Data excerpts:
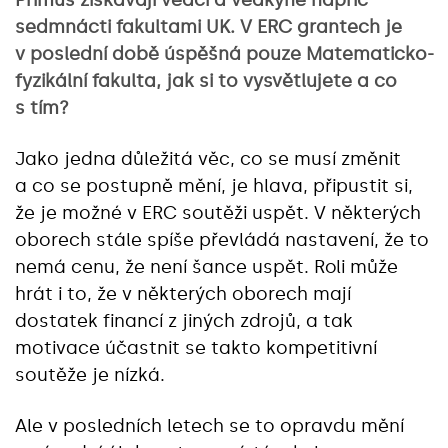
Primus získávají vědci a vědkyně napříč
sedmnácti fakultami UK. V ERC grantech je
v poslední době úspěšná pouze Matematicko-
fyzikální fakulta, jak si to vysvětlujete a co
s tím?
Jako jedna důležitá věc, co se musí změnit
a co se postupně mění, je hlava, připustit si,
že je možné v ERC soutěži uspět. V některých
oborech stále spíše převládá nastavení, že to
nemá cenu, že není šance uspět. Roli může
hrát i to, že v některých oborech mají
dostatek financí z jiných zdrojů, a tak
motivace účastnit se takto kompetitivní
soutěže je nízká.
Ale v posledních letech se to opravdu mění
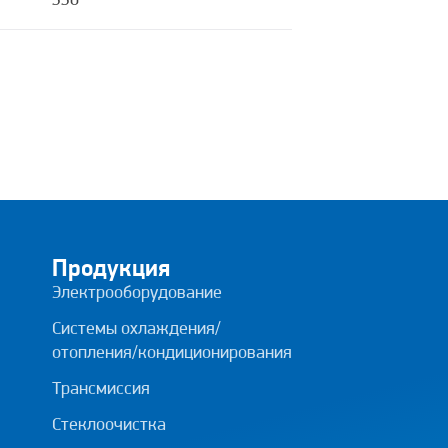
330
Продукция
Электрооборудование
Системы охлаждения/
отопления/кондиционирования
Трансмиссия
Стеклоочистка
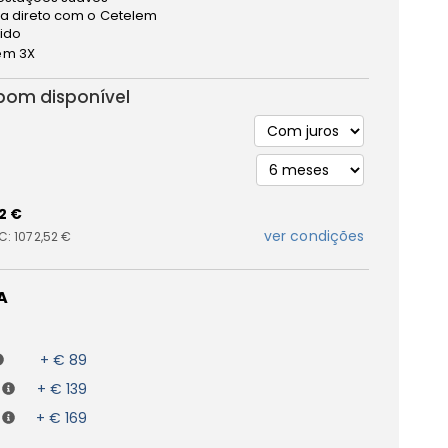
a direto com o Cetelem
pido
m 3X
bom disponível
2 €
ver condições
IC:
1072,52 €
A
+ € 89
+ € 139
+ € 169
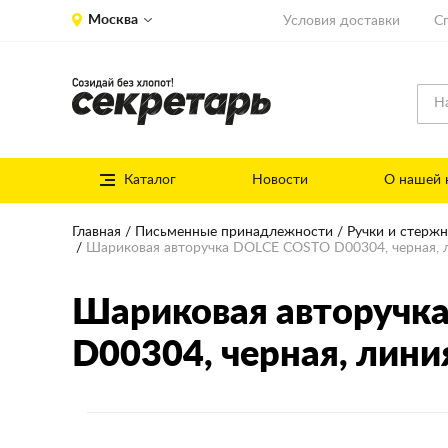
Москва
Условия доставки
С
Каталог
Новости
О нашей 
Главная
Письменные принадлежности
Ручки и стерж
Шариковая авторучка DOLCE COSTO D00304, черная, л
Шариковая авторучк
D00304
, черная, лини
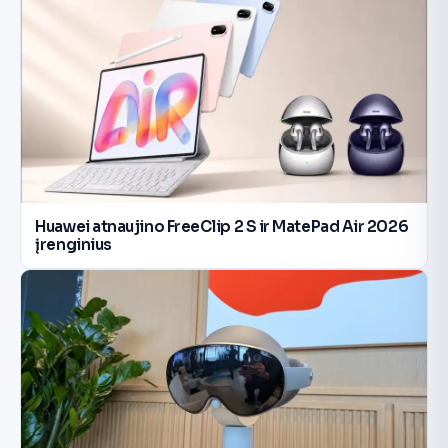
Huawei atnaujino FreeClip 2 S ir MatePad Air 2026
įrenginius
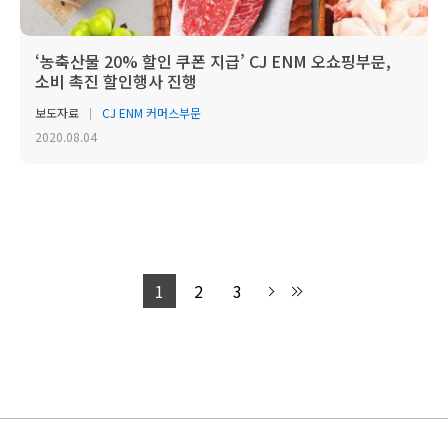
‘농축산물 20% 할인 쿠폰 지급’ CJ ENM 오쇼핑부문,
소비 촉진 할인행사 진행
보도자료
CJ ENM 커머스부문
2020.08.04
1
2
3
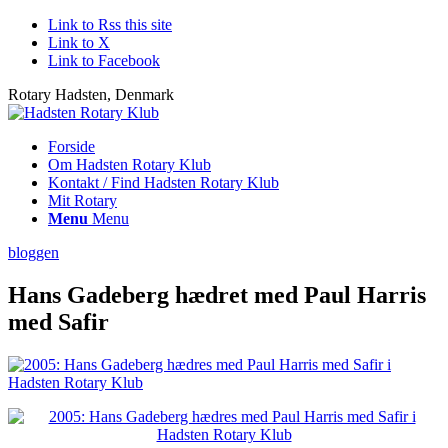
Link to Rss this site
Link to X
Link to Facebook
Rotary Hadsten, Denmark
Forside
Om Hadsten Rotary Klub
Kontakt / Find Hadsten Rotary Klub
Mit Rotary
Menu
Menu
bloggen
Hans Gadeberg hædret med Paul Harris
med Safir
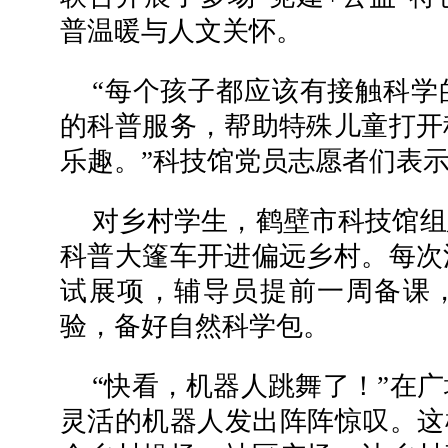
普温暖与人文关怀。
“每个孩子都应该有接触科学
的科普服务，帮助特殊儿童打开
乐趣。”科技馆党员志愿者们表
对乡村学生，鹤壁市科技馆组
科普大篷车开进偏远乡村。每次
试展项，辅导员提前一周备课
验，备好自然科学包。
“快看，机器人跳舞了！”在
灵活的机器人发出阵阵惊叹。这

WRITTEN TASK: Retype the text of all the records above word for word, keeping every line as it stands and omitting the pictures.

COMPLETED EXERCISE:
Primus získávají vědci a vědkyně napříč
sedmnácti fakultami UK. V ERC grantech je
v poslední době úspěšná pouze Matematicko-
fyzikální fakulta, jak si to vysvětlujete a co
s tím?
Jako jedna důležitá věc, co se musí změnit
a co se postupně mění, je hlava, připustit si,
že je možné v ERC soutěži uspět. V některých
oborech stále spíše převládá nastavení, že to
nemá cenu, že není šance uspět. Roli může
hrát i to, že v některých oborech mají
dostatek financí z jiných zdrojů, a tak
motivace účastnit se takto kompetitivní
soutěže je nízká.
Ale v posledních letech se to opravdu mění
330
Продукция
Электрооборудование
Системы охлаждения/
отопления/кондиционирования
Трансмиссия
Стеклоочистка
a direto com o Cetelem
pido
m 3X
bom disponível
2 €
ver condições
IC:
1072,52 €
A
+ € 89
+ € 139
+ € 169
Москва
Условия доставки
С
Каталог
Новости
О нашей 
Главная
Письменные принадлежности
Ручки и стерж
Шариковая авторучка DOLCE COSTO D00304, черная, л
Шариковая авторучк
D00304
, черная, лини
Huawei atnaujino FreeClip 2 S ir MatePad Air 2026
įrenginius
‘농축산물 20% 할인 쿠폰 지급’ CJ ENM 오쇼핑부문,
소비 촉진 할인행사 진행
보도자료
CJ ENM 커머스부문
2020.08.04
1
2
3
Link to Rss this site
Link to X
Link to Facebook
Rotary Hadsten, Denmark
Forside
Om Hadsten Rotary Klub
Kontakt / Find Hadsten Rotary Klub
Mit Rotary
Menu
Menu
bloggen
Hans Gadeberg hædret med Paul Harris
med Safir
普温暖与人文关怀。
“每个孩子都应该有接触科学
的科普服务，帮助特殊儿童打开
乐趣。”科技馆党员志愿者们表
对乡村学生，鹤壁市科技馆组
科普大篷车开进偏远乡村。每次
试展项，辅导员提前一周备课
验，备好自然科学包。
“快看，机器人跳舞了！”在
灵活的机器人发出阵阵惊叹。这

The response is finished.